Johana has a project for a photobook with found photos. This approach is called „Photo Vernaculaire”. Its representatives are Jean Marie Donnat, Eric Kessel, who even claims he will not make any photography until he uses all the photos that has been taken so far. Bulgarian representative of this approach is Tihomir Stoyanov with “Imaginary Archives”.
In my own opinion, there is nothing accidental in Johana’s life. One day while looking at the old basement, she found street photographs that her father took while being in Poland. Until then she had no idea that her dad was into photography. I would say, like father, like daughter. That’s when she decided to create her own, very personal, gentle and beautiful project for a photobook. I can definitely say that this is one of the most special and exciting things I have recently heard of. Using all your love and care you are gathering and creating the stories between you and your dad that have never happened, using the photographs he made while he was alive. She aims to recreate in her own way the conversations she would have had with her father if he was here next to her. For life, love, attitude, relationships, and everything else.
Hallo and Goodbye Lexicon
The topics in your conceptual art are related with psychology and philosophy. Are you into some particular philosophy? I am attracted to the eastern philosophy – the wisdom, the ability to listen to others and yourself, the silence.
Are you under some kind of influence in your work? I wouldn’t say so. I get inspired while watching movies, going to exhibitions, exploring people etc. but I don’t follow fashion or any trends.
Who is the most emblematic person in art history in your opinion? Van Gogh. I was in Amsterdam and I saw some of his work. I swear that I was hearing noises while I was watching the paintings – I heard seagulls, the sea, the wind…they were talking to me. Michelangelo as well – he always wanted to be a sculptor the most, but he kept receiving different tasks that kept him away from what he had dreamed of the longest. However, he sought absolute perfection and made all of his works perfect. I am saying this because today I am a photographer, tomorrow I will be an assistant in an art department of a movie production, after that I will be a production coordinator and nothing should be done in mediocrity – that’s why I always try to do everything in the best possible way.

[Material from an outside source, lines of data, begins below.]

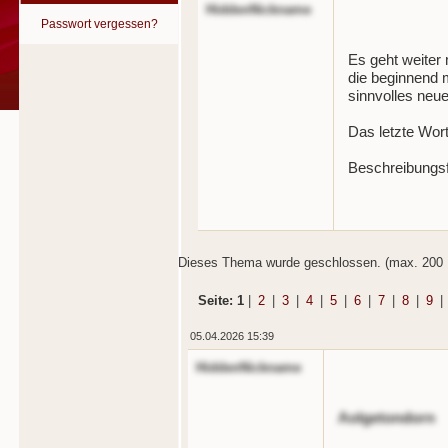
HiddenNickname
Passwort vergessen?
Es geht weiter
die beginnend m
sinnvolles neu
Das letzte Wort
Beschreibungsf
Dieses Thema wurde geschlossen. (max. 200 
Seite: 1
|
2
|
3
|
4
|
5
|
6
|
7
|
8
|
9
|
05.04.2026 15:39
HiddenNickname
Aolgetondorn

Is there a universal question you seek to answer through your work? What will happen in this life? But after a while I said to myself that I don’t need to know all the answers because it will be too boring to live.
Is there anything that repels you with art? Making art only for yourself. This can feed your ego but in my opinion, it can’t make a work of art.

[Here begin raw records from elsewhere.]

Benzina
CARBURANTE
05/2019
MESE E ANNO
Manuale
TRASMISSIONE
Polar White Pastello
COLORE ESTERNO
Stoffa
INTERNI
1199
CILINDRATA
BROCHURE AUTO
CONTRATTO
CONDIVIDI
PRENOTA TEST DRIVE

What do you always carry with you on trips? Camera, swimsuit and a hat.
Top 3 places you would like to visit in the whole wide world? South Africa, Iceland, New Zealand.
When you were a little girl what did you want to be when you grow up? An actress (she blushes).
And now, who would you like to look like when you grow up? Mom and dad.
If your life was a movie, which one would it be? Grease.
And what if you could be a book character, which one would you choose? (Here we said unanimously and almost in one voice): Pippi Longstocking, of course!
And if now I ask your mother to describe you in three words, what would they be? Dreamer, treasure and crazy. (Later that day Johana told me that she actually asked her mom and the three words were: euphoria, light and love. Well, I agree!)
If you could steal credit for any great piece of art, song, film, book, etc which one would you claim? MINE. I wouldn’t do this even if I could because to steal credit for something that’s not yours is unfair.
Are you afraid of reality that you are locking yourself in the world of imagination? I just pay attention to the small things beyond reality because I think that people don’t pay enough attention to the magic that surrounds them and is invisible at first glance.
Do you have a special ritual for a successful day? First thing first, I have to wake up. And to put two different socks on.
Wish for something out loud …. A briefcase for developing photographs and the exhibition “Dreaming” becoming a reality.